The issue at hand here is the relative invisibility of black people in the tech scene. You brought up a point. I will assume that you're in tech, as I am. Despite what we pride ourselves to be able to accomplish, nothing in that field places it beyond the grasp of 99% of humans with a functioning brain, whether those individuals belong to a low scoring group or not. It's a challenging field, yes, but you don't need genius level IQ. What you need is a favorable environment (education, food, etc) that adequately prepares you for it. And this is true for most other fields.

The fact that you ran with "IQ" to explain the phenomenon (and that you had many advocates coming to your rescue in that endeavor) is very interesting to me, as it really is symbolic of how otherwise smart people may convince themselves that they've figured something that they really don't understand that well.

As I said earlier, this is how we remain in that situation.

Psychology researchers don't have any major disagreement about the relationship between race and IQ. It's well established that blacks have lower IQ than whites. Where they're still in disagreement is what causes it and the definition of "race".

It's amazing to see so many seemingly intelligent people being such avid science deniers. Just because you've demonized the people who believe something different from you doesn't mean they're wrong.

This rhetoric in commenting on venture capital and tech implies that whites and asians are more likely to fall into some biological distributions optimal for being in tech or being a venture capitalist.

could you explain what they are? Genuine question.

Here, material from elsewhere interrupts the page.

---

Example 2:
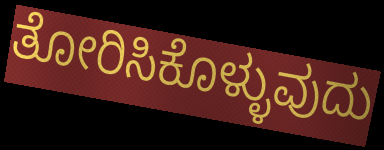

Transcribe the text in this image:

ತೋರಿಸಿಕೊಳ್ಳುವುದು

It's a matter of whether or not you believe IQ test results.

(Personally, I don't have a position, not being familiar with the literature brandished by either side of the debate. I am, however, aware of the debate's existence — hence this clarifying comment.)

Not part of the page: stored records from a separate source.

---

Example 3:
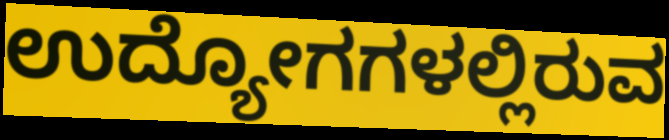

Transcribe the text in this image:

ಉದ್ಯೋಗಗಳಲ್ಲಿರುವ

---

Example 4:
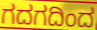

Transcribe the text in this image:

ಗದಗದಿಂದ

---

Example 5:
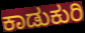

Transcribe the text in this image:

ಕಾಡುಕುರಿ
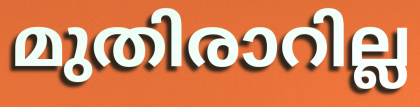
മുതിരാറില്ല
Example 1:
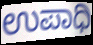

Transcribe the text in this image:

ಉಪಾಧಿ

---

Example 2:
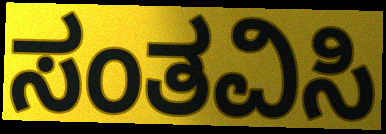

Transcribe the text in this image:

ಸಂತವಿಸಿ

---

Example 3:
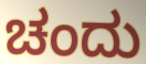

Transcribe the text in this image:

ಚಂದು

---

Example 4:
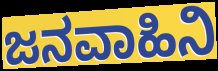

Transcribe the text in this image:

ಜನವಾಹಿನಿ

IQ tests aren’t biological the way height is, thus my confusion. Additionally, we can’t know that tech/VC have significantly higher IQs. My inquiry is genuinely asking if this persons rhetoric had any merit whatsoever since on its face it looks dumb
Well, at least we got over phrenology... right?
IQ results are meaningful, but there's nothing 'biological' about them. Variation in IQ is heavily influenced by all sorts of social factors, and variation across social groups even comes with difficulties in measurement. The meme that 'IQ is biological' is just that, a baseless urban legend.
Don't be ridiculous. Performance on IQ tests is highly heritable and is also severely affected by metabolic disorders, childhood iodine deficiency, and sleep deprivation. That's biological.
It's funny when people are so uniformly wrong but write with such confident language. Most estimates based on twin and sibling studies place 60-80% of variance in intelligence as genetically heritable, with a single-digit percentage of adult IQ attributable to known environmental factors.
Twins-vs.-siblings studies are irrelevant to variation across large social groups. There's no way anyone can "write with confident language" about any of that variation being biological in nature, given that the social milieus are so starkly different.
Twin vs sibling studies aim at quantifying what effect genetics has on IQ rather than environmental conditions. If there are hereditary components to it, then they most certainly can be mapped to some extent across population groups, as have a lot of other "traits". There are only so many ways to slice this, but it is unfortunately a delicate topic.
You don't need IQ test results. The SAT measures actual performance at solving math problems.

https://collegereadiness.collegeboard.org/pdf/sat-percentile...

SAT measures your ability to complete the SAT, not your ability to solve math problems. If you are nervous in a testing environment or need to take your time with math problems or write them out beyond the scraps of paper they give you, you will have a bad time on the SAT. Even when I took the GRE for grad school, I ran out of time on the math section. It wasn't difficult, it was just trigonometry and very basic algebra, but I ran out of time anyway. I still got into grad school, so it turned out none of this testing stress mattered at all.